As the ball is being taken out on the side, David West (who plays a key role in the outcome) is guarding the inbounder, Shane Battier. Paul George is on James, Tyler Hansbrough covers Chris Bosh, Sam Young guards Ray Allen, and George Hill is checking Norris Cole. (Notice that Dwyane Wade, like Hibbert, isn’t on the court because he fouled out.)
Allen starts everything off by moving to set a backscreen on Bosh to trigger a lob. Because Vogel has players on the floor that can easily switch everything, Hansbrough and Young thwart an action that would typically be quite difficult to defend. Had Hibbert been in the game, he would have had one of two choices: switch onto Allen or navigate a backscreen (remember that Roy is not the most nimble dude around) with little to no help from Young, who presumably would be very worried about the sweet-shooting Allen releasing from the screen and getting a wide-open shot.
This is exactly why Hibbert wasn’t in the game.
Erik Spoelstra knew that Hibbert would have a hard time getting through screens so he drew up a play with a first option that involved both his best shooter (Allen) screening for the player he presumed would be guarded by Hibbert (Bosh).

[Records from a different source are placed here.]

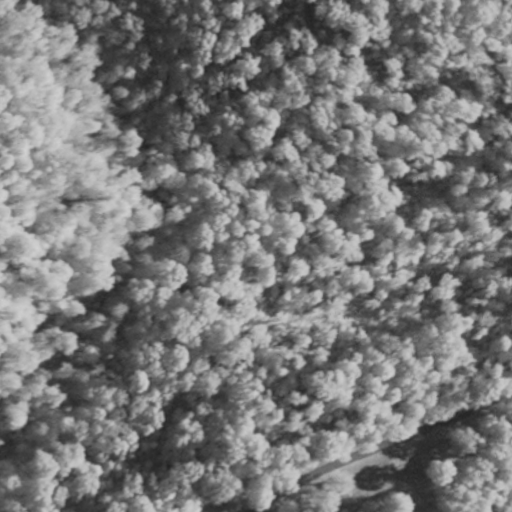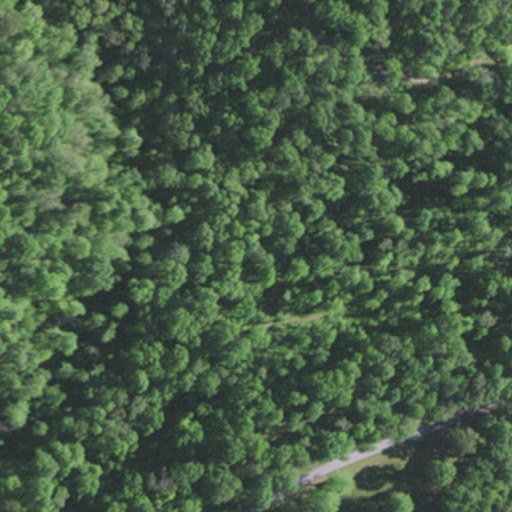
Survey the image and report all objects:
road: (169, 207)
road: (380, 446)
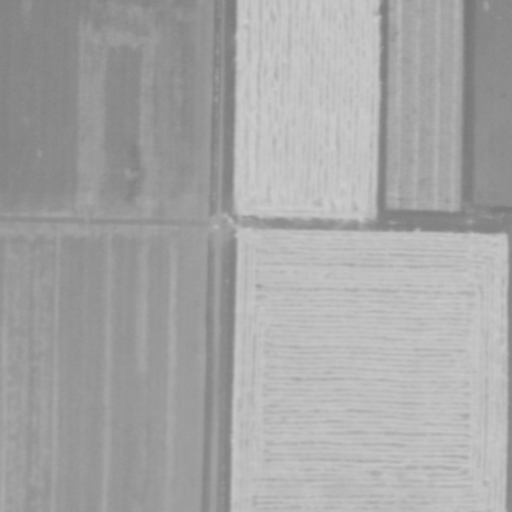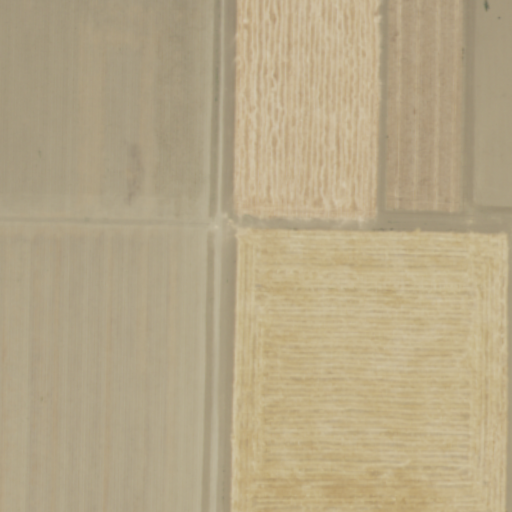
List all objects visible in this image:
road: (213, 256)
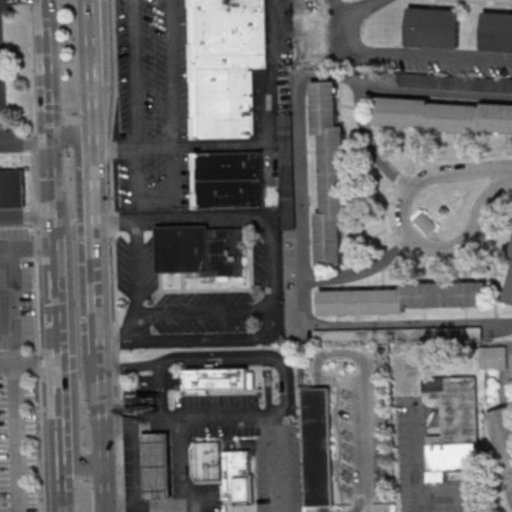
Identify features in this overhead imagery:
building: (434, 27)
building: (497, 31)
road: (89, 36)
road: (404, 53)
building: (227, 66)
road: (46, 68)
road: (135, 74)
road: (306, 76)
building: (443, 115)
road: (266, 135)
traffic signals: (49, 136)
road: (24, 138)
road: (372, 144)
road: (115, 151)
building: (287, 157)
building: (331, 175)
road: (506, 175)
building: (229, 179)
building: (13, 188)
road: (25, 216)
building: (426, 222)
road: (405, 231)
road: (26, 247)
building: (200, 249)
road: (36, 255)
road: (113, 255)
road: (83, 256)
road: (137, 272)
road: (272, 285)
building: (508, 288)
road: (98, 292)
building: (405, 298)
road: (14, 306)
road: (205, 313)
road: (57, 323)
road: (328, 324)
building: (397, 334)
road: (275, 354)
building: (495, 358)
road: (36, 364)
road: (73, 365)
building: (217, 378)
building: (219, 378)
road: (186, 419)
road: (363, 423)
building: (454, 427)
building: (504, 439)
road: (320, 446)
building: (319, 447)
building: (205, 460)
gas station: (155, 465)
building: (155, 465)
building: (158, 466)
road: (182, 467)
building: (225, 470)
building: (237, 477)
road: (441, 491)
road: (321, 509)
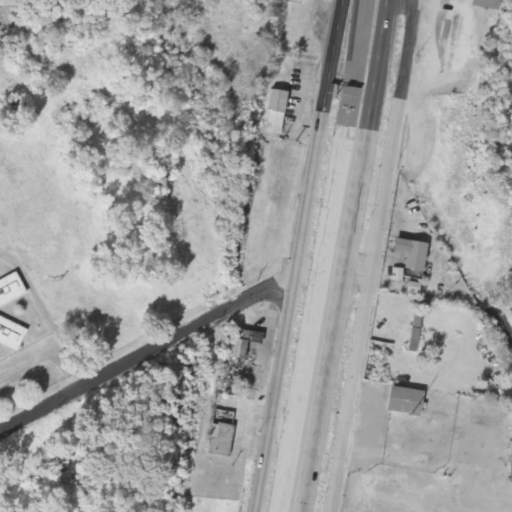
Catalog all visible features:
power tower: (286, 3)
building: (484, 5)
road: (377, 65)
building: (273, 113)
road: (302, 256)
road: (375, 256)
building: (410, 259)
road: (356, 284)
building: (511, 310)
building: (11, 311)
road: (335, 321)
road: (505, 331)
building: (239, 345)
road: (148, 355)
power tower: (223, 386)
building: (403, 402)
building: (219, 434)
building: (509, 451)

After setting the screen, Allen loops around James toward the left corner as Bosh floats into the right short corner. Take note of West’s positioning on Battier. Instead of trying to make it incredibly difficult for Battier to target James, West is shading toward the cutting Allen, taking away a situation that not only has a much lower probability for producing a clean look, but allows for an infinitely easier entry pass into James.
This is also the point where the “Hibbert should be on the floor” group should remember that a scenario involving him switching onto Allen has him trailing Ray around the James brush screen at the elbow or forcing yet another switch (considerably upping the chances of a mistake) that would put Hibbert on James.
The real problem on the play comes when the ball finds its way to James on the left elbow. George, an excellent defender in the midst of a rather pedestrian game, makes a colossal mistake. (I love George’s game as much as the next blogger, but a huge shot and clutch free throws masked a subpar performance overall.)
In an ideal setting, George would contest the James catch with a cushion and shift his feet to force James to drive right, toward the right short corner, the more-crowded side of the floor. Such an approach would lessen LeBron’s chances of getting to the rim without running into a stack of bodies. What happened instead is what has played on highlights since the conclusion of last night’s game: George hugged up on James’ space, gave up a direct line drive to the rim, and James took it to convert a game-winning layup.
Those direct line drives are much more difficult on a backline player because they are both unexpected and happen much quicker than the rim attacks intentionally funnelled to someone like Hibbert throughout the flow of a game. So even if Hibbert was in Young’s spot — and there are few reasons listed above that suggest that he wouldn’t be, one of which being that Bosh had already won the game with a lob dunk — it’s unlikely he could have recovered quickly enough from the opposite lane-line to do anything but foul James. Given the distance and reaction time of the two players racing to the rim, that result likely would have been the best-case scenario and one that still would have given Miami a great chance to tie or win the game at the line.
The breakdowns on this play had nothing to do with who was on the floor, but how those players carried out their orders. Had West shaded toward James or had George avoided a fatal positioning gaffe on LeBron’s catch, the Pacers could have emerged with a win or at least forced Miami to beat them with a heavily contested jumper, something would completely eliminate the notion that this was a poor coaching decision.
By putting in a lineup that could reasonably switch anything that came its way, Vogel made the right call in the waning moments of Game 1. That’s all you can ask of a coach.
The Pacers should just hope that Vogel continues to do so for the rest of the series.